(REQUIRED TASK A): In the write-up on Liu Qian's magic trick below, which position survives on the female side?
(REQUIRED TASK B): Reproduce the write-up on Liu Qian's magic trick below word for word, everything from "Reduction to the" down to "until one remains.".
(REQUIRED TASK C): Resume the write-up on Liu Qian's magic trick below, picking up right after its last sentence.

(SOURCE EXCERPT):
╔══

Unveiling Liu Qian’s Final Magic Trick: The Hidden Josephus Puzzle

The trick starts with a deck of cards cut in half and reassembled to form a repeating ABCDABCD sequence. No matter how many top cards are moved to the bottom, the fourth card always matches the last card.

Periodic Function View

Viewing ABCD as a function with a minimal period of 4 gives the relation F(x) = F(x+4) . Moving N cards corresponds to F(x+N) = F(x+4+N) , preserving the periodic equality.

Group Theory Interpretation

The set of all permutations of the ABCDABCD string forms a cyclic group. The operation “move the first card to the end” (and its powers) serves as the group’s binary operation, which is isomorphic to the operation “move the last card forward one position”.

Reduction to the Josephus Problem

After a series of specific moves (inserting cards, discarding, etc.), the situation reduces to the classic Josephus problem: N people stand in a circle, every second person ( M = 2 ) is eliminated until one remains.

For the male side, N = 6, M = 2 , the survivor is position 5; for the female side, N = 5, M = 2 , the survivor is position 3.

╚══

(ENTRIES PROVIDED):
╔══

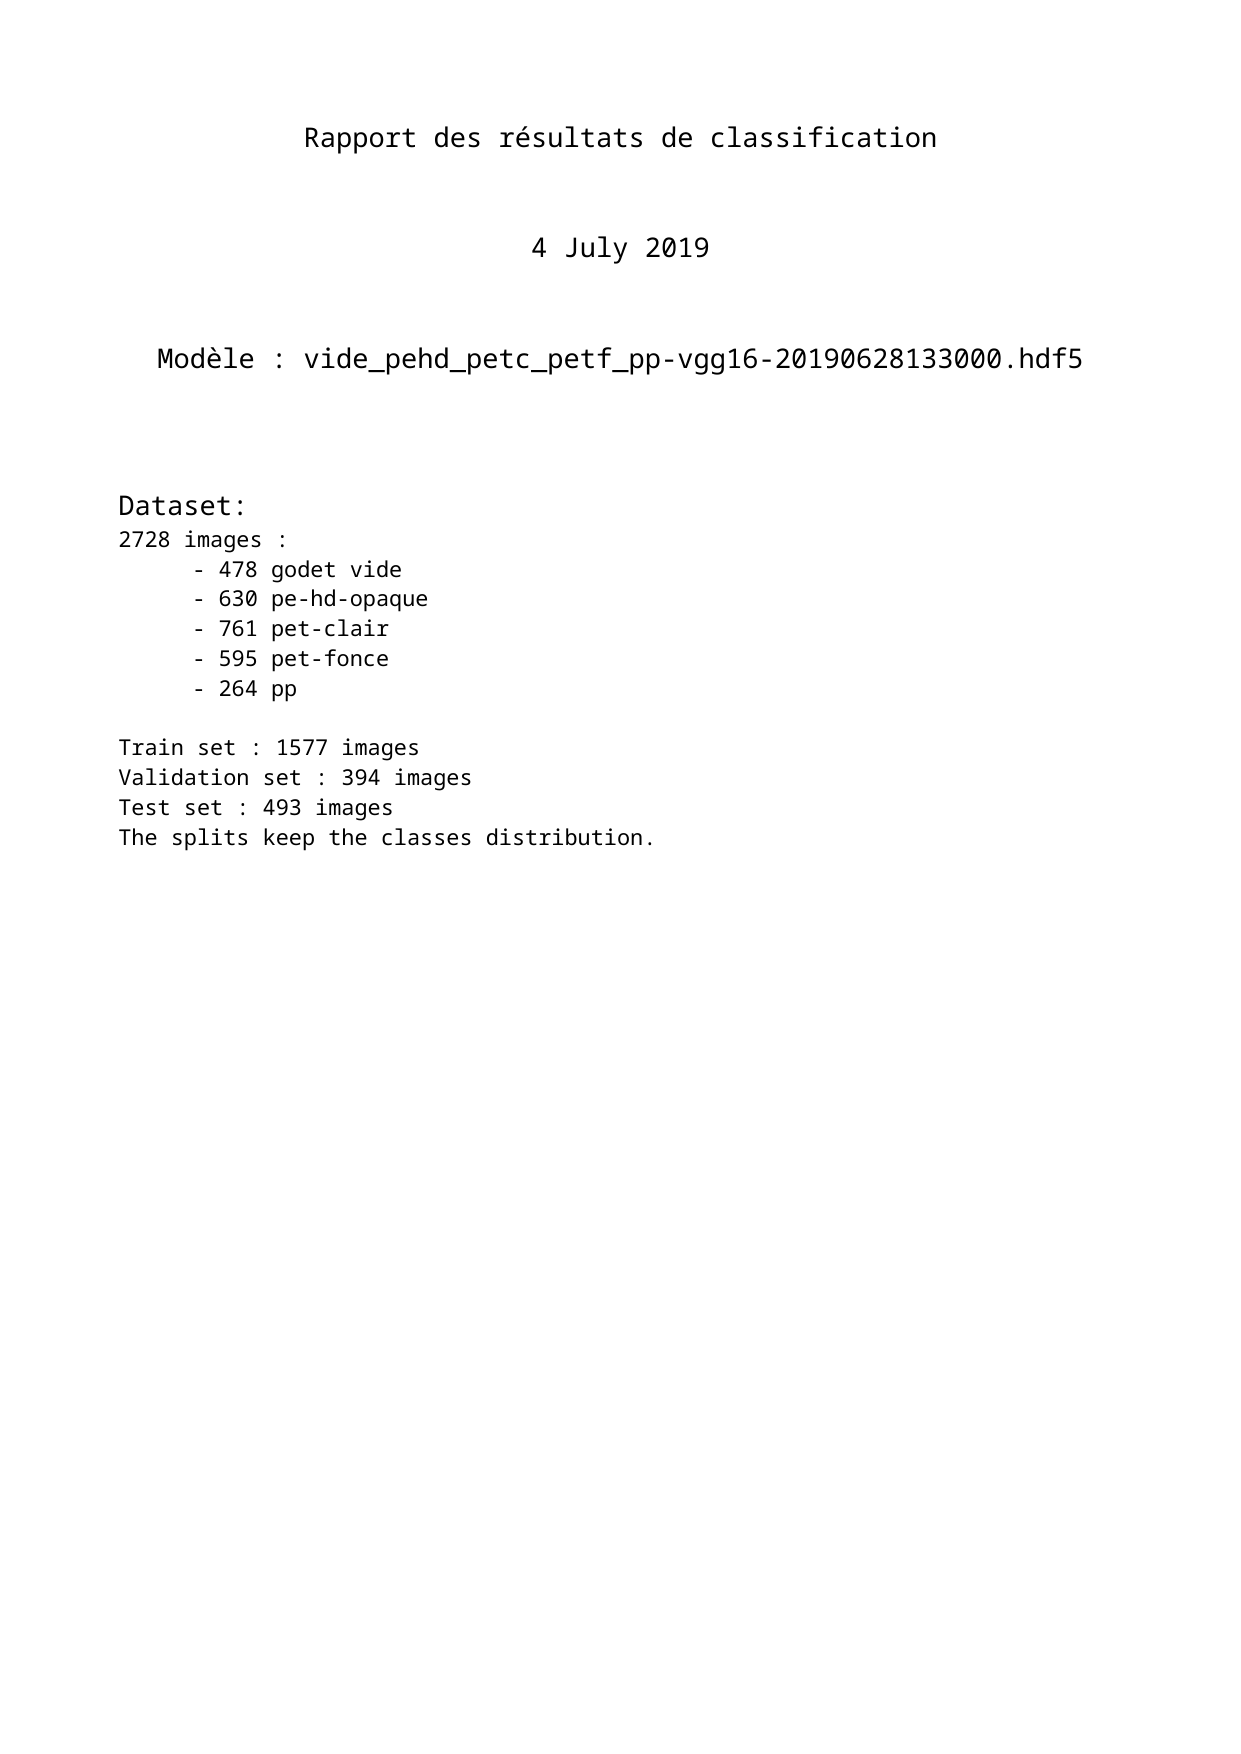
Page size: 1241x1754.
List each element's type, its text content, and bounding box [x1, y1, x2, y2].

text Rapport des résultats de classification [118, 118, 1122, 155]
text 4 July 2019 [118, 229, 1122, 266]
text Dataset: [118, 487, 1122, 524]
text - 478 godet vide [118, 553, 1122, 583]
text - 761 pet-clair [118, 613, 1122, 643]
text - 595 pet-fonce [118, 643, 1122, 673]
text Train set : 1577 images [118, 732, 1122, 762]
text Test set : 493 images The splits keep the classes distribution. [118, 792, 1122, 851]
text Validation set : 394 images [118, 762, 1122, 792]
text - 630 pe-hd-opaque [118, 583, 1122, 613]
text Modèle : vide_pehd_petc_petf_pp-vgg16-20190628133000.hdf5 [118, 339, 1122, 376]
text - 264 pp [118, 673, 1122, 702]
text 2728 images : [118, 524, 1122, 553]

╚══

(TASK RESULT A): Position 3.

(TASK RESULT B):
Reduction to the Josephus Problem

After a series of specific moves (inserting cards, discarding, etc.), the situation reduces to the classic Josephus problem: N people stand in a circle, every second person ( M = 2 ) is eliminated until one remains.

(TASK RESULT C):
Binary Solution for M = 2

When M = 2 , the survivor can be found without recursion. Write N as 2ⁿ + R , where R is the remainder after removing the highest power of two. The surviving position is 2R + 1 . In binary, this is equivalent to removing the leading ‘1’ of N and appending a ‘1’ at the end.

Example: N = 6 → binary 110. Removing the leading ‘1’ yields 10; left‑shifting (multiply by 2) gives 100, adding 1 results in 101, which is decimal 5, matching the observed survivor.

Conclusion

The magic trick’s apparent mystery is fully explained by periodic functions, cyclic group theory, and the Josephus problem, with a concise binary formula 2R + 1 that predicts the final card for any N when M = 2 .